Nein, die Bauern oder eine Delegation von ihnen wurden nicht hineingelassen, sie standen draußen, in der Kälte, und mussten sich von Klöckner anhören, dass entweder das Umweltministerium oder die Regierung oder die EU dieses und jenes nicht zulassen würde, diese oder jene Auflage oder Gesetz zwar problematisch für die Landwirte wäre, es aber wegen diesem oder jenem halt so sei!
Dabei weiß sie als auch die Politik vom unsäglich traurigen Bauernsterben in unserem Land, sie alle kennen auch die Gründe dafür: Die Politik lässt zu, wider besseres Wissen – nein: ohne Gewissen! –, dass es so ist.

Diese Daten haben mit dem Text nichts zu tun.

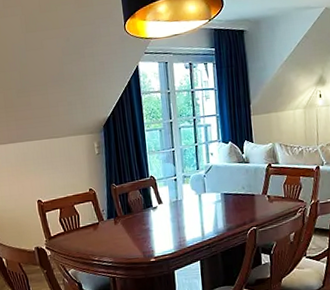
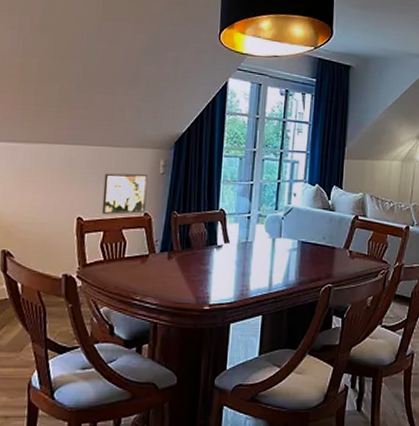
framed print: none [52,156,90,195] -> present [101,173,148,215]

Sie verabschiedet immer mehr Gesetze, Regeln, Maßnahmen, die unsere Landwirte erwürgen.
Allerdings fand letzten Donnerstag eine Videokonferenz zwischen Klöckner und sogenannten „Stakeholders“ statt, unter anderem waren der NABU, der Bauernverband, und „Land schafft Verbindung“ mit dabei. Gestern wurde dem kleinen Kreis dann von Klöckner per Telefonkonferenz mitgeteilt, dass Ackerflächen aus dem Insektenschutzgesetz nun doch ausgeklammert wurden und nur noch Grasflächen davon betroffen seien. Ja, die Hoffnung stirbt zuletzt, aber mit ihr die Bauern.
Hier muss ich nochmal darauf hinweisen, dass man in diesem Land Gesetzentwürfe nicht einsehen darf, diese sind nur ausgewählten Kreisen zugänglich. Ich erfuhr das, als ich nach den Gesetzentwürfen fragte. Das könne ja populistisch ausgenutzt werden, so eine Pressesprecherin eines Ministeriums.